Task requirements: For the records below, tally the lines that include the word "labels" and report the number alone.

Saved entries:

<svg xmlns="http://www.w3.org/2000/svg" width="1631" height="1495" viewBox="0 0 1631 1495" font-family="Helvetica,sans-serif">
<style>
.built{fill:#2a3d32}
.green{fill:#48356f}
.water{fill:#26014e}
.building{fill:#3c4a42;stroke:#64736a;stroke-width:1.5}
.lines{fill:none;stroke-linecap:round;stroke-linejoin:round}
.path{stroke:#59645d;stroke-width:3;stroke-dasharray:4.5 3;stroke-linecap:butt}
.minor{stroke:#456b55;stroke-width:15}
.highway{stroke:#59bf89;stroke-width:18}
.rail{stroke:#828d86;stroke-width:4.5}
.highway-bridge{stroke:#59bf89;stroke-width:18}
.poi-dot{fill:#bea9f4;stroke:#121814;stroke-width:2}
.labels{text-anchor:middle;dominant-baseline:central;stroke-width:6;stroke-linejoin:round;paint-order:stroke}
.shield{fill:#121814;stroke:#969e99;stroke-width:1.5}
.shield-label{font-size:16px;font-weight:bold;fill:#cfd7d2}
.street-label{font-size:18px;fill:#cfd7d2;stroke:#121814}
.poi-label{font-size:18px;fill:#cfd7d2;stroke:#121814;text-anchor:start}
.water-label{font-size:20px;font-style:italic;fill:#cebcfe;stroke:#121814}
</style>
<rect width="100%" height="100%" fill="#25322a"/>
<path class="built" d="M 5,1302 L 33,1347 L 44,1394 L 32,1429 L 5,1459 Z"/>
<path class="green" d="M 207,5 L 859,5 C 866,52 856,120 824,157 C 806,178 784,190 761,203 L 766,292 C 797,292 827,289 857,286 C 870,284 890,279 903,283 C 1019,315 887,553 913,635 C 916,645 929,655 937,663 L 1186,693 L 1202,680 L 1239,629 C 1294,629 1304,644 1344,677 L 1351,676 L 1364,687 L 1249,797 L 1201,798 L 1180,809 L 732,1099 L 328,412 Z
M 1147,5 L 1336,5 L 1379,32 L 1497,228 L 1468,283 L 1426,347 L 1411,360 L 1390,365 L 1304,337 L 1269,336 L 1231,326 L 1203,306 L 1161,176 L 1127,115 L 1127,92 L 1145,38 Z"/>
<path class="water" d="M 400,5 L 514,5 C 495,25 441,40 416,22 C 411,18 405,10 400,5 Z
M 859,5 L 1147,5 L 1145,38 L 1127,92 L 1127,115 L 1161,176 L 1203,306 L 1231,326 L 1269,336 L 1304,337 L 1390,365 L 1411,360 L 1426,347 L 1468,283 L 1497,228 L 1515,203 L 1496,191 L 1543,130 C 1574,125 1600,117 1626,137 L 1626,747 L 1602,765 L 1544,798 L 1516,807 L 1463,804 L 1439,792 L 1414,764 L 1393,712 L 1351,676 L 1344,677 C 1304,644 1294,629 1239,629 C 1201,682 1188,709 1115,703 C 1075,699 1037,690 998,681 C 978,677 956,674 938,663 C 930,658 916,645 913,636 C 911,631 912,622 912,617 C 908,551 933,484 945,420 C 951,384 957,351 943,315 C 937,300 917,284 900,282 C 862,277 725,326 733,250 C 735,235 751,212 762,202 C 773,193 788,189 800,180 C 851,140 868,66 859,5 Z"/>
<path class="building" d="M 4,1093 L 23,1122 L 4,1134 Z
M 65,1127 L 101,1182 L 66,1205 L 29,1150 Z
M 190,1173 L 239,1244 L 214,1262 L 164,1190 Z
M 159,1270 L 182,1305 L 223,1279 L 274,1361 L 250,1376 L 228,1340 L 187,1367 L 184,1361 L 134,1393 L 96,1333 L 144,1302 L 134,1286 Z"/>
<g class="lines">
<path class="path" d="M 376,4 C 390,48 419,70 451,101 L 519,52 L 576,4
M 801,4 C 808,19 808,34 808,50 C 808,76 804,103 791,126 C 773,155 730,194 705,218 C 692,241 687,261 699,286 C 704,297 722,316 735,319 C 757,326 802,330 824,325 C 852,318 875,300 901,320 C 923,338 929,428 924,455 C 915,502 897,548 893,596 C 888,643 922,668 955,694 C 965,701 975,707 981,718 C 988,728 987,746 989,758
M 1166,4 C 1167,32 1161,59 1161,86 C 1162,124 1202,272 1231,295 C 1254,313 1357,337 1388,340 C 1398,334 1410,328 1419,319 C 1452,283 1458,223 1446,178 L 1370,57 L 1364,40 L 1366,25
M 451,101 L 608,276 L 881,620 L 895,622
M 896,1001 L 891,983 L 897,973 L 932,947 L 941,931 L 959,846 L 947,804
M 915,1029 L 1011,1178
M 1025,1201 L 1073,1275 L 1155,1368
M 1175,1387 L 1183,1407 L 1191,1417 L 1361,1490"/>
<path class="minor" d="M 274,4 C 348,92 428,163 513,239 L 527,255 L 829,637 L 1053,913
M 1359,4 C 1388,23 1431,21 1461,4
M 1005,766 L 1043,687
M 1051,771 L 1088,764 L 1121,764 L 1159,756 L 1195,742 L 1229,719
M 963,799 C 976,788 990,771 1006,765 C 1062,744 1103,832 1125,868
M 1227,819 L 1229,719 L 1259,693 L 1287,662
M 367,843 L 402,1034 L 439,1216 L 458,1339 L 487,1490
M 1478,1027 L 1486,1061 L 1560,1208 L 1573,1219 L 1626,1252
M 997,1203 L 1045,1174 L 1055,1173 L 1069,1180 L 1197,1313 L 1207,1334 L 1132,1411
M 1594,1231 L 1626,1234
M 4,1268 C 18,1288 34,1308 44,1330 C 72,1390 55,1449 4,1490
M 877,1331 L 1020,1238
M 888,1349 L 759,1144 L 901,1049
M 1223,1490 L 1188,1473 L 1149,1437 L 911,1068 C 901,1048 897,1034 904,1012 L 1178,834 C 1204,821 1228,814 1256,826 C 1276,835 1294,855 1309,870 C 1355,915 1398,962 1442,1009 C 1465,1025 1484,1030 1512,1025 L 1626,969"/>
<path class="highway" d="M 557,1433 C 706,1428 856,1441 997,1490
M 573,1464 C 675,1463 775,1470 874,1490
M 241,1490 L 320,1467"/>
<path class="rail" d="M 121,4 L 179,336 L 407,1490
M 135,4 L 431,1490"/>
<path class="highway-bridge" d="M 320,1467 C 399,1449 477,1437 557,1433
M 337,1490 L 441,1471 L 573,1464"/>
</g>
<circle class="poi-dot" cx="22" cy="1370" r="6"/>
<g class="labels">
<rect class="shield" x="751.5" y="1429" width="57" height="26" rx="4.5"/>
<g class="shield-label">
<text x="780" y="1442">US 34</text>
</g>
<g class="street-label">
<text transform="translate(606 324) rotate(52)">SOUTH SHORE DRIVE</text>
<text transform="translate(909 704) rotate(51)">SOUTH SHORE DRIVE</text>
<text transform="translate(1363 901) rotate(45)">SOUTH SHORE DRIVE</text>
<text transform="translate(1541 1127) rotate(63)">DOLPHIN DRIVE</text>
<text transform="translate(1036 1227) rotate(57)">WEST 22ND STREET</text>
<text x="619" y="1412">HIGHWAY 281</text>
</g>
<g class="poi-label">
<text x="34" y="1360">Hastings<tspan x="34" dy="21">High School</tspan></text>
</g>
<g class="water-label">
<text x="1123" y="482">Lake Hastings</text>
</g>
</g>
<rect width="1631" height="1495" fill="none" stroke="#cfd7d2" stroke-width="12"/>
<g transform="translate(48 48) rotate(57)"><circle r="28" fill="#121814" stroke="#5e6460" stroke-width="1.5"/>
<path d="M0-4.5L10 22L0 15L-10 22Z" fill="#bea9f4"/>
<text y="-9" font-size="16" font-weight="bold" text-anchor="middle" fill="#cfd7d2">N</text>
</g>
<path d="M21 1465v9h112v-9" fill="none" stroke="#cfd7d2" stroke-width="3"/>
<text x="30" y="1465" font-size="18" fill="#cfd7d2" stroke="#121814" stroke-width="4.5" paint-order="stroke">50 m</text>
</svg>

Response to this exercise: 2